__EXERCISE OBJECTIVE__
Make an exact copy of the records, with the images left out.

DATA FOR THIS TASK: Begin

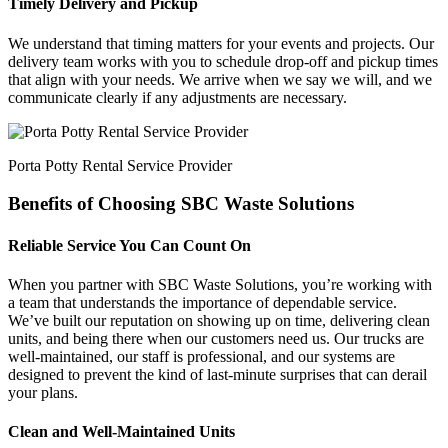
Timely Delivery and Pickup
We understand that timing matters for your events and projects. Our
delivery team works with you to schedule drop-off and pickup times
that align with your needs. We arrive when we say we will, and we
communicate clearly if any adjustments are necessary.
Porta Potty Rental Service Provider
Benefits of Choosing SBC Waste Solutions
Reliable Service You Can Count On
When you partner with SBC Waste Solutions, you’re working with
a team that understands the importance of dependable service.
We’ve built our reputation on showing up on time, delivering clean
units, and being there when our customers need us. Our trucks are
well-maintained, our staff is professional, and our systems are
designed to prevent the kind of last-minute surprises that can derail
your plans.
Clean and Well-Maintained Units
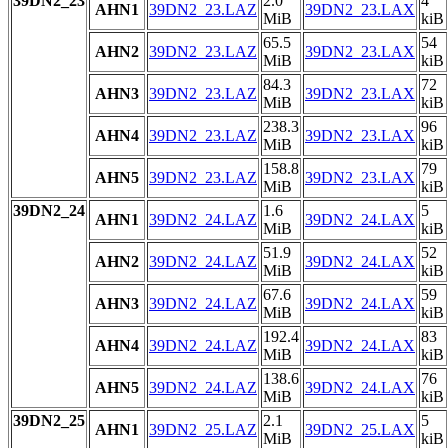
39DN2_23
2.0
4
AHN1
39DN2_23.LAZ
39DN2_23.LAX
MiB
kiB
65.5
54
AHN2
39DN2_23.LAZ
39DN2_23.LAX
MiB
kiB
84.3
72
AHN3
39DN2_23.LAZ
39DN2_23.LAX
MiB
kiB
238.3
96
AHN4
39DN2_23.LAZ
39DN2_23.LAX
MiB
kiB
158.8
79
AHN5
39DN2_23.LAZ
39DN2_23.LAX
MiB
kiB
39DN2_24
1.6
5
AHN1
39DN2_24.LAZ
39DN2_24.LAX
MiB
kiB
51.9
52
AHN2
39DN2_24.LAZ
39DN2_24.LAX
MiB
kiB
67.6
59
AHN3
39DN2_24.LAZ
39DN2_24.LAX
MiB
kiB
192.4
83
AHN4
39DN2_24.LAZ
39DN2_24.LAX
MiB
kiB
138.6
76
AHN5
39DN2_24.LAZ
39DN2_24.LAX
MiB
kiB
39DN2_25
2.1
5
AHN1
39DN2_25.LAZ
39DN2_25.LAX
MiB
kiB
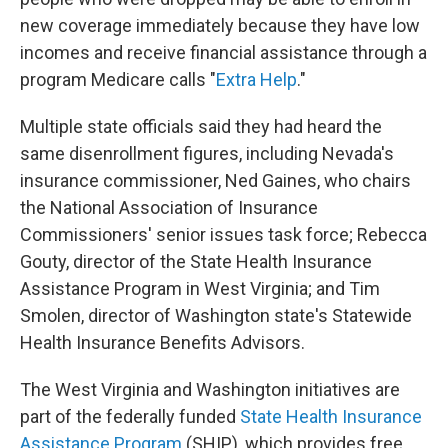
new coverage immediately because they have low
incomes and receive financial assistance through a
program Medicare calls "
Extra Help
."
Multiple state officials said they had heard the
same disenrollment figures, including Nevada's
insurance commissioner, Ned Gaines, who chairs
the National Association of Insurance
Commissioners' senior issues task force; Rebecca
Gouty, director of the State Health Insurance
Assistance Program in West Virginia; and Tim
Smolen, director of Washington state's Statewide
Health Insurance Benefits Advisors.
The West Virginia and Washington initiatives are
part of the federally funded
State Health Insurance
Assistance Program
(SHIP), which provides free,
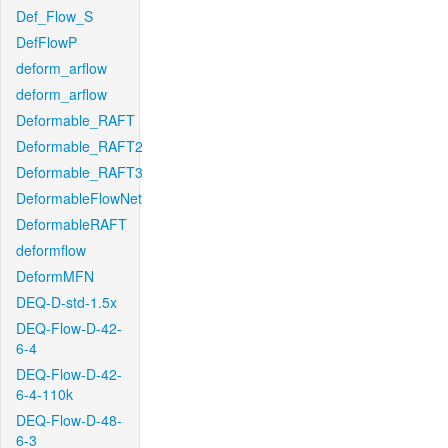
Def_Flow_S
DefFlowP
deform_arflow
deform_arflow
Deformable_RAFT
Deformable_RAFT2
Deformable_RAFT3
DeformableFlowNet
DeformableRAFT
deformflow
DeformMFN
DEQ-D-std-1.5x
DEQ-Flow-D-42-
6-4
DEQ-Flow-D-42-
6-4-110k
DEQ-Flow-D-48-
6-3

DATA FOR THIS TASK: End

__ANSWER SPACE__
Timely Delivery and Pickup
We understand that timing matters for your events and projects. Our
delivery team works with you to schedule drop-off and pickup times
that align with your needs. We arrive when we say we will, and we
communicate clearly if any adjustments are necessary.
Porta Potty Rental Service Provider
Benefits of Choosing SBC Waste Solutions
Reliable Service You Can Count On
When you partner with SBC Waste Solutions, you’re working with
a team that understands the importance of dependable service.
We’ve built our reputation on showing up on time, delivering clean
units, and being there when our customers need us. Our trucks are
well-maintained, our staff is professional, and our systems are
designed to prevent the kind of last-minute surprises that can derail
your plans.
Clean and Well-Maintained Units
39DN2_23
2.0
4
AHN1
39DN2_23.LAZ
39DN2_23.LAX
MiB
kiB
65.5
54
AHN2
39DN2_23.LAZ
39DN2_23.LAX
MiB
kiB
84.3
72
AHN3
39DN2_23.LAZ
39DN2_23.LAX
MiB
kiB
238.3
96
AHN4
39DN2_23.LAZ
39DN2_23.LAX
MiB
kiB
158.8
79
AHN5
39DN2_23.LAZ
39DN2_23.LAX
MiB
kiB
39DN2_24
1.6
5
AHN1
39DN2_24.LAZ
39DN2_24.LAX
MiB
kiB
51.9
52
AHN2
39DN2_24.LAZ
39DN2_24.LAX
MiB
kiB
67.6
59
AHN3
39DN2_24.LAZ
39DN2_24.LAX
MiB
kiB
192.4
83
AHN4
39DN2_24.LAZ
39DN2_24.LAX
MiB
kiB
138.6
76
AHN5
39DN2_24.LAZ
39DN2_24.LAX
MiB
kiB
39DN2_25
2.1
5
AHN1
39DN2_25.LAZ
39DN2_25.LAX
MiB
kiB
new coverage immediately because they have low
incomes and receive financial assistance through a
program Medicare calls "
Extra Help
."
Multiple state officials said they had heard the
same disenrollment figures, including Nevada's
insurance commissioner, Ned Gaines, who chairs
the National Association of Insurance
Commissioners' senior issues task force; Rebecca
Gouty, director of the State Health Insurance
Assistance Program in West Virginia; and Tim
Smolen, director of Washington state's Statewide
Health Insurance Benefits Advisors.
The West Virginia and Washington initiatives are
part of the federally funded
State Health Insurance
Assistance Program
(SHIP), which provides free,
Def_Flow_S
DefFlowP
deform_arflow
deform_arflow
Deformable_RAFT
Deformable_RAFT2
Deformable_RAFT3
DeformableFlowNet
DeformableRAFT
deformflow
DeformMFN
DEQ-D-std-1.5x
DEQ-Flow-D-42-
6-4
DEQ-Flow-D-42-
6-4-110k
DEQ-Flow-D-48-
6-3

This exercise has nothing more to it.